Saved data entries
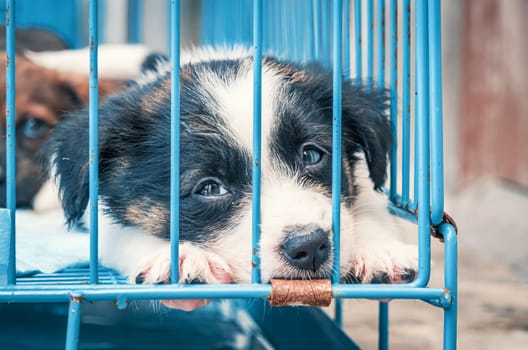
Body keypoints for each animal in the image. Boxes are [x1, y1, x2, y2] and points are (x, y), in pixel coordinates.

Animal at [46, 48, 416, 308]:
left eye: (312, 155)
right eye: (210, 187)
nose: (310, 246)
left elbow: (368, 208)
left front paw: (381, 250)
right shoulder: (97, 219)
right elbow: (122, 234)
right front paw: (179, 257)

- [Work to complete]: Return every entry word for word, but drop any pictures.

- [Expected answer]:
Body keypoints for each animal in the image. Boxes are [x1, y1, x2, y2] and points are (x, y), in pixel coordinates.

Animal at [46, 48, 416, 308]:
left eye: (312, 155)
right eye: (210, 187)
nose: (310, 246)
left elbow: (368, 208)
left front paw: (381, 250)
right shoulder: (97, 219)
right elbow: (122, 234)
right front paw: (179, 257)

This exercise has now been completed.